Речь «невесты», обращенная к шахским послам, «окольцована» по-восточному учтивым и горьким афоризмом: «Ах, медлительные люди! Вы немножко опоздали…»
* * *
Продолжением поэтических раздумий Кедрина о судьбах искусства в обществе социальной несправедливости, о типе художника, свободного в своем творческом волеизъявлении, явилась драма в стихах «Рембрандт» (1938), написанная как бы на едином дыхании за два месяца напряженной работы[16]. Кедрина восхищали творческая смелость и глубокий психологизм мастера светотени, непримиримость и стойкость характера художника, отчетливо проявлявшегося в его полотнах. В творческом воображении поэта вырастала могучая фигура мастера, свободного в своих поисках, противостоящего внешним обстоятельствам, сумевшего до конца остаться верным себе и искусству. Образ художника был дорог и близок Кедрину еще и потому, что его собственные лучшие поэтические образы всегда живописны по самой своей природе. Кедрин воспринимает мир как бы глазами мастера кисти и резца. Отсюда удивительная пластичность поэтического образа, его скульптурность. Именно поэтому зрительное восприятие живописи Рембрандта столь естественно и органично переведено на язык поэзии, а психологизм творчества великого голландца определил и обусловил глубокий психологизм его характера в драме Кедрина.
Рембрандт раскрывается как героическая личность, положительный герой, утверждающий правду неподкупного искусства. Обращение к личности Рембрандта, сына свободолюбивой Фландрии, неотделимо в восприятии Кедрина от борьбы народа Фландрии за свою свободу и независимость.
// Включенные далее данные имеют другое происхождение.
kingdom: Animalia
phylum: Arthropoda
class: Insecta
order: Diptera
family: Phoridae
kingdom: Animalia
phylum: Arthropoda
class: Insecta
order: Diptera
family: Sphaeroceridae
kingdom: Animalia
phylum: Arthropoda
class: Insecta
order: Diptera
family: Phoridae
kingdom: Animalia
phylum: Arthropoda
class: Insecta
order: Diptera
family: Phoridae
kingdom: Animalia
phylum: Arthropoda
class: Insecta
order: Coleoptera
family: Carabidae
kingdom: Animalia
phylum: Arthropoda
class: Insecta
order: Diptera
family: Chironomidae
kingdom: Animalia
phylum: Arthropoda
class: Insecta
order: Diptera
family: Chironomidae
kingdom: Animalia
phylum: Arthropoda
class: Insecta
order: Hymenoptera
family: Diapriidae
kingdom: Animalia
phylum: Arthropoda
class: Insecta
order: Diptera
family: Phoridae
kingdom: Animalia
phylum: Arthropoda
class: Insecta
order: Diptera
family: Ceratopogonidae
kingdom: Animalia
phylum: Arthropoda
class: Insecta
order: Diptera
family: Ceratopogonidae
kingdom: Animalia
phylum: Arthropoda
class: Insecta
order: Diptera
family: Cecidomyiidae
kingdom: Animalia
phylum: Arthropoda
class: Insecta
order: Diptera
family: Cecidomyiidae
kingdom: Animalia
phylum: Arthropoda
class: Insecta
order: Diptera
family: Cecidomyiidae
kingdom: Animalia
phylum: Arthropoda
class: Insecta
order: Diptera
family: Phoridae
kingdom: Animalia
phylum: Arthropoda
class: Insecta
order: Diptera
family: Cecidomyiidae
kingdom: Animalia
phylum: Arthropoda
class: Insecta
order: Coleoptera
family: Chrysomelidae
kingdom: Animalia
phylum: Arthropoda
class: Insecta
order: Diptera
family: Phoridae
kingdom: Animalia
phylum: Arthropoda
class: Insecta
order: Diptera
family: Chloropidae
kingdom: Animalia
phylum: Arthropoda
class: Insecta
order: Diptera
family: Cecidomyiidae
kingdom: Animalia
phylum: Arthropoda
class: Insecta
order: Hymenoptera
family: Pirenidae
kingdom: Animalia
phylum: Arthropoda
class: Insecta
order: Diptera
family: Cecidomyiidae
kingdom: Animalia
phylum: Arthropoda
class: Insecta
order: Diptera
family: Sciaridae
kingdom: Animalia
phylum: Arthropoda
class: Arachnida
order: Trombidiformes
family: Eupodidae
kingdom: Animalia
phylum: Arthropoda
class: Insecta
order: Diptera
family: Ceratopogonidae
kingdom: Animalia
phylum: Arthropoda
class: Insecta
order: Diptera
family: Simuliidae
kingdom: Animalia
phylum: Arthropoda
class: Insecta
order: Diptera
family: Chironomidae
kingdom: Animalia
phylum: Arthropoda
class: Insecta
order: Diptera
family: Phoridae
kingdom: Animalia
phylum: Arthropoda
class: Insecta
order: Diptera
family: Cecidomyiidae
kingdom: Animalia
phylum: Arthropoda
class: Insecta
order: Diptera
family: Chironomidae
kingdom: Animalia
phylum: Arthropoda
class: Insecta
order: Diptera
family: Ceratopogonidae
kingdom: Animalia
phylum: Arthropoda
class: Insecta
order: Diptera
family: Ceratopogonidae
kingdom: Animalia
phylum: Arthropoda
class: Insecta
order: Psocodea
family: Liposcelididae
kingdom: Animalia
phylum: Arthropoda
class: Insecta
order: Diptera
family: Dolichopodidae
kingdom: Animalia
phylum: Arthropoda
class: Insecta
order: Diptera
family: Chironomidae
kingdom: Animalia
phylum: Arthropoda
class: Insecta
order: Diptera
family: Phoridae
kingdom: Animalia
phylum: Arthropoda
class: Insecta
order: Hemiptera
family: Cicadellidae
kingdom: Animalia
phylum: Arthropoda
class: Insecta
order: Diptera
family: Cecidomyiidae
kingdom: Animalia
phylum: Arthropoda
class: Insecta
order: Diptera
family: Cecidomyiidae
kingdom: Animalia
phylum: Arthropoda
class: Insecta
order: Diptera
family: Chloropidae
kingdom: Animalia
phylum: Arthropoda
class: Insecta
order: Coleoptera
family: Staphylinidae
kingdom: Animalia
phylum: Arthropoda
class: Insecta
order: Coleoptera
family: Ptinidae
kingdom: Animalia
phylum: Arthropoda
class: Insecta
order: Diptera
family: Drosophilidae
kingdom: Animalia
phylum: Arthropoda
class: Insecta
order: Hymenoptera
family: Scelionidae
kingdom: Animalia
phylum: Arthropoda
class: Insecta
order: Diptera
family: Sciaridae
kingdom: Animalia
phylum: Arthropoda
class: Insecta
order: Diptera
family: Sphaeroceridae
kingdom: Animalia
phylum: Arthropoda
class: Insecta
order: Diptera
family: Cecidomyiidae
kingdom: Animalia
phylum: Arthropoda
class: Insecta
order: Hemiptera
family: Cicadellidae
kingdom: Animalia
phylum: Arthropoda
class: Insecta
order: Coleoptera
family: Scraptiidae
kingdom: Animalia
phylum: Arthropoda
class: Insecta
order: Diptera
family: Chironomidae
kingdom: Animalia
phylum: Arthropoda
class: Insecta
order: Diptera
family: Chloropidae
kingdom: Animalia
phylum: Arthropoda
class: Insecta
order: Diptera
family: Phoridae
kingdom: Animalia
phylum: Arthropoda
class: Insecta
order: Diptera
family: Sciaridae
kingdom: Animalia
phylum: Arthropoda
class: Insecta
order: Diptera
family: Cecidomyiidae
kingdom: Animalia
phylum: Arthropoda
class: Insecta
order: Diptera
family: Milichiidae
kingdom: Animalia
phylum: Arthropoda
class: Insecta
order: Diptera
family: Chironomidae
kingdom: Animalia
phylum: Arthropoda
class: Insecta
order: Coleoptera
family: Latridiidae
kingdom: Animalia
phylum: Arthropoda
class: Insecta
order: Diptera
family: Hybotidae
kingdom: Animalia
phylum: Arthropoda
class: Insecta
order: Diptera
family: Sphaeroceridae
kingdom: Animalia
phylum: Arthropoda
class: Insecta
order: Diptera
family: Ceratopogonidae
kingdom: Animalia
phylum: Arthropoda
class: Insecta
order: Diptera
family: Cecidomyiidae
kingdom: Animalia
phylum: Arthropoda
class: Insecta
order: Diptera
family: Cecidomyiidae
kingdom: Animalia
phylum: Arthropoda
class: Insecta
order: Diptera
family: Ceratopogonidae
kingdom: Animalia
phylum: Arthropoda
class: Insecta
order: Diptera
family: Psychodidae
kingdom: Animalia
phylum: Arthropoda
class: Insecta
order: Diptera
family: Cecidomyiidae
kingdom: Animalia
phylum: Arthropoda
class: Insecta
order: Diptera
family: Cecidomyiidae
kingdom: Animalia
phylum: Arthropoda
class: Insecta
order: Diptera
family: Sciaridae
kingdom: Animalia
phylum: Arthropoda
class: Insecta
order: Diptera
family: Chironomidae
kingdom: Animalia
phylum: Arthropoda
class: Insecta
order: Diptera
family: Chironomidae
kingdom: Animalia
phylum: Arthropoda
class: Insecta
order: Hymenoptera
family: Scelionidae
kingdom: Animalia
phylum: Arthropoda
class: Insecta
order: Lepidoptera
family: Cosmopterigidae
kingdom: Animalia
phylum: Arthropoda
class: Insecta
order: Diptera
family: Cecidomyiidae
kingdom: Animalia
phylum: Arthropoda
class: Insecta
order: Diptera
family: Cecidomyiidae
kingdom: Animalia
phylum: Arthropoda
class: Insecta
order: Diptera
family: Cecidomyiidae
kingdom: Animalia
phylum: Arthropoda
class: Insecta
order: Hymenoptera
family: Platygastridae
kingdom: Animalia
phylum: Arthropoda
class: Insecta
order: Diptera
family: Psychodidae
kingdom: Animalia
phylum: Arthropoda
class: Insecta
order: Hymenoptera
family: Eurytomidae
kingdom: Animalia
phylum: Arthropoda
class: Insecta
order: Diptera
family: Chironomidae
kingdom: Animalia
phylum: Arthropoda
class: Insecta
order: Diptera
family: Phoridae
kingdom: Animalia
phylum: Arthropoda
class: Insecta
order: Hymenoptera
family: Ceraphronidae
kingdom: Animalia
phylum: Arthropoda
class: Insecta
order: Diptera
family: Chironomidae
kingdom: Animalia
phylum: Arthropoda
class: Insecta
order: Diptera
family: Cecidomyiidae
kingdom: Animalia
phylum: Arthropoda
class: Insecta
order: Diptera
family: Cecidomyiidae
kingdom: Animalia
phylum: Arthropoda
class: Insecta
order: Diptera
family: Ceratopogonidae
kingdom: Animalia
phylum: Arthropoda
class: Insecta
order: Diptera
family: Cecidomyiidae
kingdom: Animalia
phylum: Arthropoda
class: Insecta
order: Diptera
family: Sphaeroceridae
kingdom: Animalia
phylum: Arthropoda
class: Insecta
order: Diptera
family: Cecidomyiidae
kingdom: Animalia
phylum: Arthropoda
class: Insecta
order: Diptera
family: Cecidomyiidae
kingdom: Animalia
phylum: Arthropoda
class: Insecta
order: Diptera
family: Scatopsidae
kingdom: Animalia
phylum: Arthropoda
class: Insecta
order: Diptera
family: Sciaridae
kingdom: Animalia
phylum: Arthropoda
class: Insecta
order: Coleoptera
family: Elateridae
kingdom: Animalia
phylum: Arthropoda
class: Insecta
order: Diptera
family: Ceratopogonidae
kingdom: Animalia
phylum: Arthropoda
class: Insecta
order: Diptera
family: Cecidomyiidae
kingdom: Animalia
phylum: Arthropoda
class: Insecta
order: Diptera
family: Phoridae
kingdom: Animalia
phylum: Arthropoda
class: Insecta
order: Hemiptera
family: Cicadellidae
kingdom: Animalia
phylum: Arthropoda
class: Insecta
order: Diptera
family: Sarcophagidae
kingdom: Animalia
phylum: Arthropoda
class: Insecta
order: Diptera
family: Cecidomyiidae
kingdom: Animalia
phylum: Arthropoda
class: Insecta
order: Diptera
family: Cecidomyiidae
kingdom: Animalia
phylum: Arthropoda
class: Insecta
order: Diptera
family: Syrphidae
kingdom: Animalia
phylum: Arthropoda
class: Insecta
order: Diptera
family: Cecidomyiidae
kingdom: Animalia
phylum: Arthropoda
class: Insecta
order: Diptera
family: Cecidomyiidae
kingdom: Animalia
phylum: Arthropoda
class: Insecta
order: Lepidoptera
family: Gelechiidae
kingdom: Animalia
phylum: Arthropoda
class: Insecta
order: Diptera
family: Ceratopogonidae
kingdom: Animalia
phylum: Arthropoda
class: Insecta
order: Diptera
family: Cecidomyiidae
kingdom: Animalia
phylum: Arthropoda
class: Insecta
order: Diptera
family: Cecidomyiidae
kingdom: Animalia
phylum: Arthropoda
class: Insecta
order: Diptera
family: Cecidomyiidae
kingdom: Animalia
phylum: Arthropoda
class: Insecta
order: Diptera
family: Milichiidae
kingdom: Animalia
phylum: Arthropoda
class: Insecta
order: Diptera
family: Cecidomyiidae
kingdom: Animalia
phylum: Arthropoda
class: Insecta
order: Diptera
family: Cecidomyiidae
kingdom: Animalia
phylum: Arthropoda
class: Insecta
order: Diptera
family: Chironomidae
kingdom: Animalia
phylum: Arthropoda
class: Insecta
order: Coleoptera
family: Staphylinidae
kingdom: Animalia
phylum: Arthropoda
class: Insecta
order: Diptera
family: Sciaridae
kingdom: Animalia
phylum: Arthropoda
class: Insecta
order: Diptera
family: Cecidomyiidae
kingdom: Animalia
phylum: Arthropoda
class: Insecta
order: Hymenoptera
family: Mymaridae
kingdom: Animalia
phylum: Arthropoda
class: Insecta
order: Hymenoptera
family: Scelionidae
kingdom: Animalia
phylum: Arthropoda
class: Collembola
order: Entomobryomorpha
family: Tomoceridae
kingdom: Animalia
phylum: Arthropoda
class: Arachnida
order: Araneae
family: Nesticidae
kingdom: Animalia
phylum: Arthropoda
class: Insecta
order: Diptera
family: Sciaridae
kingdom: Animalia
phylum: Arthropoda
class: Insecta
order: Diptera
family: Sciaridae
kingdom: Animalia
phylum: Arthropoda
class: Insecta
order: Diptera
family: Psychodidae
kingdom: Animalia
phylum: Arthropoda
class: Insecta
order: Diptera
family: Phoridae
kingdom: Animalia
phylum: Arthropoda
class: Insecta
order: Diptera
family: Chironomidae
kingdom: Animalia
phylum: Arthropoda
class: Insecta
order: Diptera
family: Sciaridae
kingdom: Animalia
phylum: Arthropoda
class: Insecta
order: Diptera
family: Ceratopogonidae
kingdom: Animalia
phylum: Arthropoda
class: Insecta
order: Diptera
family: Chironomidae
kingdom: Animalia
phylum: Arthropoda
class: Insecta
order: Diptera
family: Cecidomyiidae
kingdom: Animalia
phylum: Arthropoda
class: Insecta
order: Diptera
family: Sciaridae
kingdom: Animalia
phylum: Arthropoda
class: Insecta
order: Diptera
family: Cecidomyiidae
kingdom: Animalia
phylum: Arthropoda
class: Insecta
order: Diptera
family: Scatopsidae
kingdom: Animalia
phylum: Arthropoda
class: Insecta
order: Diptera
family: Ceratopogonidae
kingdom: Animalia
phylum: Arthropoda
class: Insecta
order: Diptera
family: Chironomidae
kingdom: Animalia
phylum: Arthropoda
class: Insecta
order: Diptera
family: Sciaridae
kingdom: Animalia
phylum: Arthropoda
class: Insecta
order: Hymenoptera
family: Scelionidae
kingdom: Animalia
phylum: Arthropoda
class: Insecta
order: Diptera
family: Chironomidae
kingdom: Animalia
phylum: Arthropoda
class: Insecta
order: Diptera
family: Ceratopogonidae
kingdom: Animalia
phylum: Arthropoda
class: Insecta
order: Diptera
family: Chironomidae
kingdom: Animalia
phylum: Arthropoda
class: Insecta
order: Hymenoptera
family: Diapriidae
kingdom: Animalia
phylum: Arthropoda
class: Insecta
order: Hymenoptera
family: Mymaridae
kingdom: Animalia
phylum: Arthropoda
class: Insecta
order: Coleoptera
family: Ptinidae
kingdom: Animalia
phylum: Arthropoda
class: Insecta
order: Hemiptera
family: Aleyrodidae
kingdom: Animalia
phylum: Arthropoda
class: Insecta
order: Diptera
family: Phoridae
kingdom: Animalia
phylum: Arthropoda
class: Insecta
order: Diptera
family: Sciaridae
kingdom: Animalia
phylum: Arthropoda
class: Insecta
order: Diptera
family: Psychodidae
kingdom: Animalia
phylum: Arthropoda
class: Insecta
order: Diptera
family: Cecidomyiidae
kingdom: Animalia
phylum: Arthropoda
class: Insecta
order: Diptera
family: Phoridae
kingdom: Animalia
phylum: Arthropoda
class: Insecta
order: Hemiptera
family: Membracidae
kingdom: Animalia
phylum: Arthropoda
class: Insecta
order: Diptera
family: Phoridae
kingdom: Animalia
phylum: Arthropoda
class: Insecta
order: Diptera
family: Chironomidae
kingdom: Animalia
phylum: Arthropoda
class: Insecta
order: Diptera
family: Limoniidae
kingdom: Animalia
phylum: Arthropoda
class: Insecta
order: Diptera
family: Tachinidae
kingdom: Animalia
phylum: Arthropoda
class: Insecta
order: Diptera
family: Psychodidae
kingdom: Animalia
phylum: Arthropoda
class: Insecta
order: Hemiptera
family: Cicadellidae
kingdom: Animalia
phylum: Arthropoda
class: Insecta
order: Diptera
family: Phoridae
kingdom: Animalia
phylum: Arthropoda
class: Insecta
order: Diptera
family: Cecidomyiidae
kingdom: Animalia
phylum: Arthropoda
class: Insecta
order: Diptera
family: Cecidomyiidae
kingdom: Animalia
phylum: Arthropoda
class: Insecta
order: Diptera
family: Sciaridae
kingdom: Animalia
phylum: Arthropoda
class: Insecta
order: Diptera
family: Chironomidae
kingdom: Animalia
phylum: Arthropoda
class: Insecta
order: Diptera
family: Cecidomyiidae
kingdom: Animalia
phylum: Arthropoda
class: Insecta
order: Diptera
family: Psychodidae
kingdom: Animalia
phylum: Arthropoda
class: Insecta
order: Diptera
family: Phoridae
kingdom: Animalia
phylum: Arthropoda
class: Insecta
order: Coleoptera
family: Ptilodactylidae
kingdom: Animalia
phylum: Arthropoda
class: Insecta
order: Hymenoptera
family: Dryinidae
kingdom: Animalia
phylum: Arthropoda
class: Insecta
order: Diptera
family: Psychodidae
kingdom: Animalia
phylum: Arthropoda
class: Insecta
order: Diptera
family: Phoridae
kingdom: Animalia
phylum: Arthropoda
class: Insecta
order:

В «Рембрандте» поэту дорог мятежный дух доброго, веселого и бесстрашного фламандского народа, героико-романтический образ легендарного Уленшпигеля, через увлечение которым прошли старшие современники Кедрина — Эдуард Багрицкий, Владимир Луговской. Романтический пафос первой книги Багрицкого «Юго-Запад» неотделим от его восприятия Нидерландской революции, которая была по своей сути народным движением. В том же романтическом ключе воспринимал Кедрин революционное и культурное наследие героического прошлого Нидерландов, адресуя себе лирические строки из «Двойника»:
Под знаменем гезов, суровых и босых,
Вперед заношу мой скитальческий посох.
Потомком гезов, а то и прямо «старым гезом» с гордостью называет себя Рембрандт в пьесе Кедрина, противопоставляя тем самым героическое прошлое фламандцев современной ему буржуазной действительности. Талант Рембрандта возвысился и развернулся как выражение самосознания свободных Нидерландов, сбросивших в многовековой борьбе испанское владычество. Именно этой народной основой особенно дорог Кедрину образ голландского художника. Однако завоевания Нидерландской революции, которая была прежде всего народной войной за национальную независимость, очень скоро пришли в противоречие с дальнейшими интересами и целями национальной буржуазии. Буржуазия Нидерландов нуждалась в живописце, который бы прославил и утвердил ее куцые идеалы в пышных декоративных полотнах. Национальному гению Рембрандта, шедшему путем поисков и открытий, выраставшему из глубин народных, чужды эти стремления. Его конфликт с амстердамским бюргерством развивается в пьесе Кедрина по этой линии. «Живописцем нищих» называет себя Рембрандт и, с присущей его характеру прямотой определяя свои симпатии, делает свой выбор. Трагический конфликт свободолюбия и отваги гезов с корыстным миром наживы и ханжества реализован Кедриным в сложной фигуре художника.
Героический характер Рембрандта, воссозданный в пьесе, вызывает представление о человеке, умудренном суровым жизненным опытом, превыше всего ставящем свободу. В понимании Рембрандта искусство всегда национально и неотделимо от питающей его родной почвы. Он бескомпромиссен и потому одинок в обществе бюргеров, смело идет на обнажение противоречий, которые приобретают классовый характер. Даже сама Саския, истинное дитя своей социальной среды, объективно противостоит Рембрандту в пьесе Кедрина.